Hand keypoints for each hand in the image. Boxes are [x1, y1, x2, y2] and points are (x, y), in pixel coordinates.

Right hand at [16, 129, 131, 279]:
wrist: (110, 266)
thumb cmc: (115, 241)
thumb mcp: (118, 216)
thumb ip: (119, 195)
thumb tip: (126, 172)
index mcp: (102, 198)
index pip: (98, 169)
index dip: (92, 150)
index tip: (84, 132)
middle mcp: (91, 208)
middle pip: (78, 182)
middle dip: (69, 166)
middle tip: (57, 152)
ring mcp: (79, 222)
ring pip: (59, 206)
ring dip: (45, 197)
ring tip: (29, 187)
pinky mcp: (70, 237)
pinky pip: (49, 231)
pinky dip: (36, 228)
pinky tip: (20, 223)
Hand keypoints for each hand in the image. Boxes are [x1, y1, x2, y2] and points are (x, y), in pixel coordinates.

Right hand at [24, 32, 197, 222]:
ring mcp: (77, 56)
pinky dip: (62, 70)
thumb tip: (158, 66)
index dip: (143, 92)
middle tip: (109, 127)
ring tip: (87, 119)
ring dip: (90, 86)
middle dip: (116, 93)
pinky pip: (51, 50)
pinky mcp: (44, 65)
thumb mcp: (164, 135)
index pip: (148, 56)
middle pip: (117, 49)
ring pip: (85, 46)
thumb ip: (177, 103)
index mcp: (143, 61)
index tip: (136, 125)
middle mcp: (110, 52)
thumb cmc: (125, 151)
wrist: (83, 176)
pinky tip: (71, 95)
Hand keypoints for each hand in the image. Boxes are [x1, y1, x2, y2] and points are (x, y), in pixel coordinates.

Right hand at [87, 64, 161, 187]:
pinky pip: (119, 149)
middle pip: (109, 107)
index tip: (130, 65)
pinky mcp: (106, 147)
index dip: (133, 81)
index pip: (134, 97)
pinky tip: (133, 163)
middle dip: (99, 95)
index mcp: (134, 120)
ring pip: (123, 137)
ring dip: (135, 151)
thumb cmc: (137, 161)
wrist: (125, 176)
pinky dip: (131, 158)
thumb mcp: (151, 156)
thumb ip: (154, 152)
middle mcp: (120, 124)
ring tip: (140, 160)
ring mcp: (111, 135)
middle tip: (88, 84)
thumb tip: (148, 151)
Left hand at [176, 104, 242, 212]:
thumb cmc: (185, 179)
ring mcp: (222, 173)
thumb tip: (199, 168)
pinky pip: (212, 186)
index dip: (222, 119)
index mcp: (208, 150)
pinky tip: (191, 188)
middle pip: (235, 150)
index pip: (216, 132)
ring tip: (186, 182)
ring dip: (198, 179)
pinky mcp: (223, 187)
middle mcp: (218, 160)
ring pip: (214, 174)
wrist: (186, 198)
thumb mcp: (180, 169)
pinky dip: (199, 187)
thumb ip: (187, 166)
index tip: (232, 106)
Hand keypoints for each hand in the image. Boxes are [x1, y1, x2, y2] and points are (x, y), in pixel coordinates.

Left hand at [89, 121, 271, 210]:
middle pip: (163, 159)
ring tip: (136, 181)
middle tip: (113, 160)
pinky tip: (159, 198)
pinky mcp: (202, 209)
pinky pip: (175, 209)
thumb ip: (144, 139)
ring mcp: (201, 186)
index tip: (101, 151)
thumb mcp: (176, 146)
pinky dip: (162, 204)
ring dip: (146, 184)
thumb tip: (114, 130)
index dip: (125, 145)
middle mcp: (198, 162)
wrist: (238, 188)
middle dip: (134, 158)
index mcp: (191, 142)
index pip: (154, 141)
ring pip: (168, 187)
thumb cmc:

━━━━━━━━━━━━━━━━

Within the listing above, the range opens at the line with "index pip: (148, 56)" and closes at the line with "index dip: (125, 145)". Reproduce exactly the lines of that range, including both ends.

# Response area:
index pip: (148, 56)
middle pip: (117, 49)
ring pip: (85, 46)
thumb ip: (177, 103)
index mcp: (143, 61)
index tip: (136, 125)
middle mcp: (110, 52)
thumb cmc: (125, 151)
wrist: (83, 176)
pinky tip: (71, 95)
Hand keypoints for each hand in the image. Boxes are [x1, y1, x2, y2] and points are (x, y), in pixel coordinates.

Right hand at [87, 64, 161, 187]:
pinky pip: (119, 149)
middle pip: (109, 107)
index tip: (130, 65)
pinky mcp: (106, 147)
index dip: (133, 81)
index pip: (134, 97)
pinky tip: (133, 163)
middle dip: (99, 95)
index mcp: (134, 120)
ring pip: (123, 137)
ring dip: (135, 151)
thumb cmc: (137, 161)
wrist: (125, 176)
pinky dip: (131, 158)
thumb mcp: (151, 156)
thumb ip: (154, 152)
middle mcp: (120, 124)
ring tip: (140, 160)
ring mcp: (111, 135)
middle tip: (88, 84)
thumb tip: (148, 151)
Left hand at [176, 104, 242, 212]:
thumb cmc: (185, 179)
ring mcp: (222, 173)
thumb tip: (199, 168)
pinky pip: (212, 186)
index dip: (222, 119)
index mcp: (208, 150)
pinky tip: (191, 188)
middle pip: (235, 150)
index pip: (216, 132)
ring tip: (186, 182)
ring dip: (198, 179)
pinky mcp: (223, 187)
middle mcp: (218, 160)
ring pip: (214, 174)
wrist: (186, 198)
thumb mcp: (180, 169)
pinky dip: (199, 187)
thumb ip: (187, 166)
index tip: (232, 106)
Hand keypoints for each hand in the image. Boxes are [x1, y1, x2, y2] and points are (x, y), in pixel coordinates.

Left hand at [89, 121, 271, 210]:
middle pip: (163, 159)
ring tip: (136, 181)
middle tip: (113, 160)
pinky tip: (159, 198)
pinky mcp: (202, 209)
pinky pip: (175, 209)
thumb ip: (144, 139)
ring mcp: (201, 186)
index tip: (101, 151)
thumb mcp: (176, 146)
pinky dip: (162, 204)
ring dip: (146, 184)
thumb tip: (114, 130)
index dip: (125, 145)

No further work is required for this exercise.